The couple briefly parted ways a few times, once when Kniffley first went to college—“he was under this impression that I was going to meet some guy,” she said—and again during Shannon’s freshman year at Harvard, as he struggled to adapt to the Harvard workload. But each time, they reconnected.
Kniffley spent her senior fall semester at Bridgewater State University in Bridgewater, Mass. to give the couple the opportunity to see if their long-distance relationship could also work in person.
“We just needed time to be together,” Shannon said. “And we were like, ‘This works!’”
And after graduating last year, Kniffley relocated to Boston, where she is working in a first grade classroom with City Year.
On May 1, Shannon took Kniffley back to Andover, Mass. While Kniffley had dreamed of getting engaged where the couple had first met, they had visited Andover last fall with no proposal. Shannon threw her further off the trail by having his younger brother, Christopher A. Shannon ’13, suggest the trip (though the brother backed out at the last minute).

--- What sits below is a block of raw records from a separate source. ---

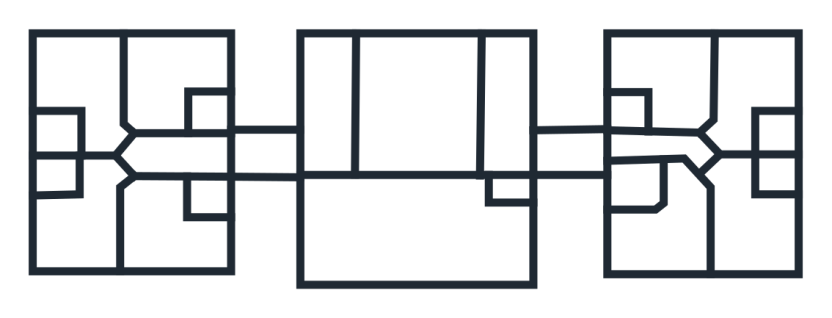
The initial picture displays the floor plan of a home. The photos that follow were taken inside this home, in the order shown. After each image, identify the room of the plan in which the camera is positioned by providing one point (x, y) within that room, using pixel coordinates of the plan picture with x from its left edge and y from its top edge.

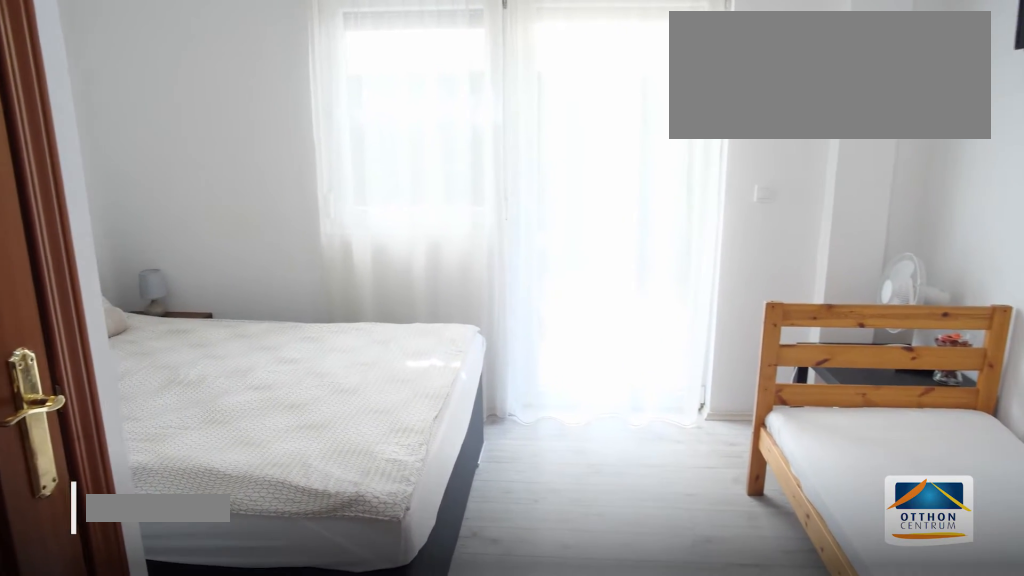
(153, 228)
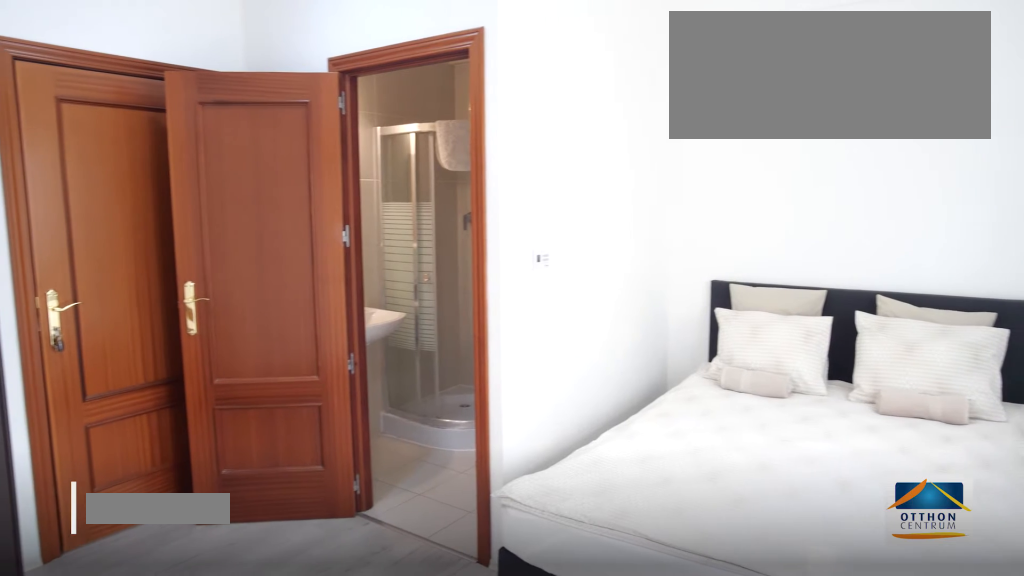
(153, 229)
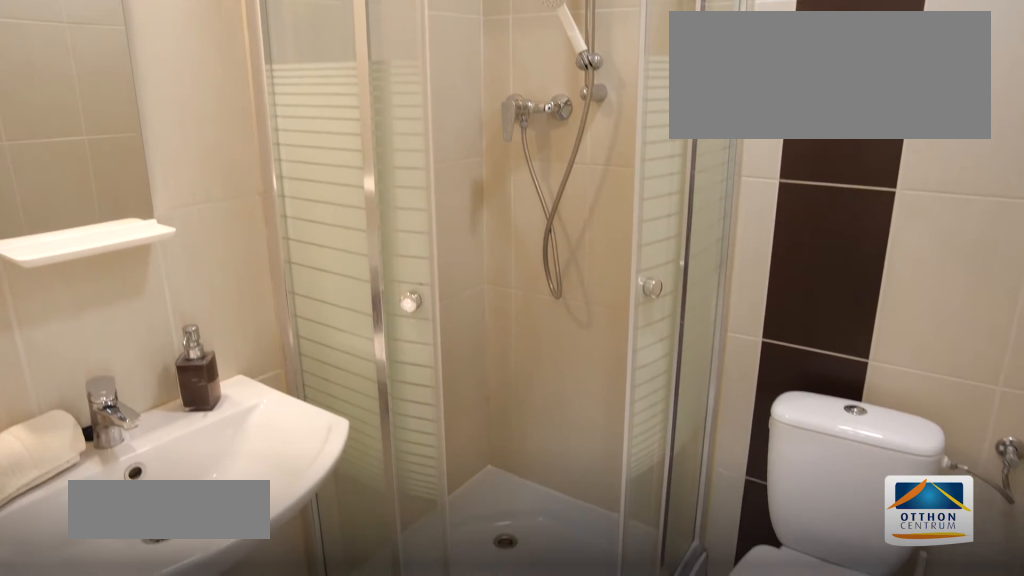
(208, 198)
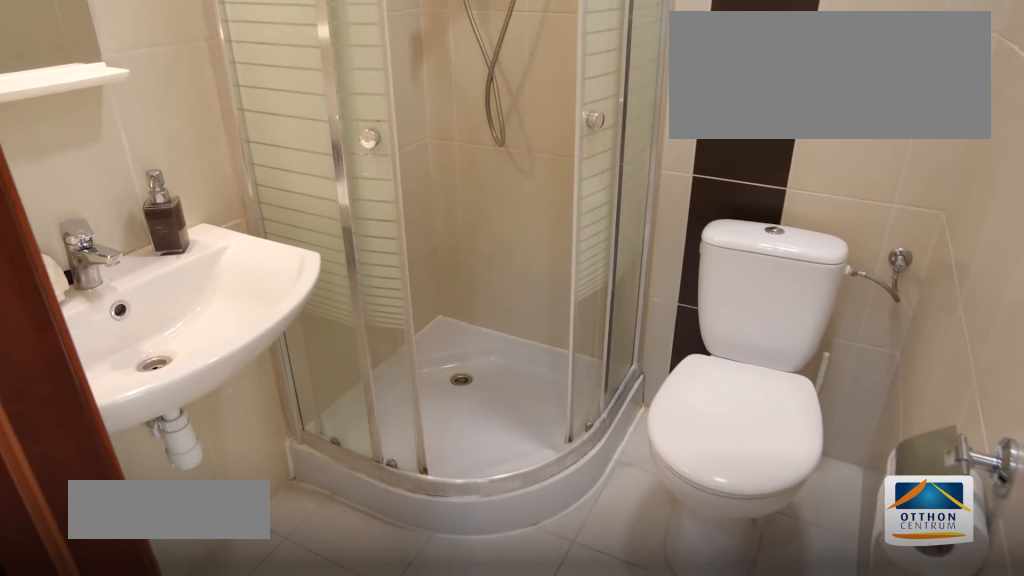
(208, 198)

After eating lunch and wandering around the campus, they made their way to the spot outside of a dorm where they had shared their first kiss. A very nervous Shannon dropped to his knee and pulled out a Tiffany ring box, to the excitement of Kniffley, who recalled, “It was exactly what I wanted.” Fittingly, they ran into their program director from (MS)squared just minutes after getting engaged.
They plan to wed in Louisville, Ky. in the spring or summer of 2012. Next year, both Shannon and Kniffley will be working with Teach for America; he will teach sixth and seventh grade math, and she will teach science. Ironic, they pointed out, as they met studying science and math.
“That’s our story, start to finish,” Shannon said.
“No,” Kniffley said, “start to beginning.”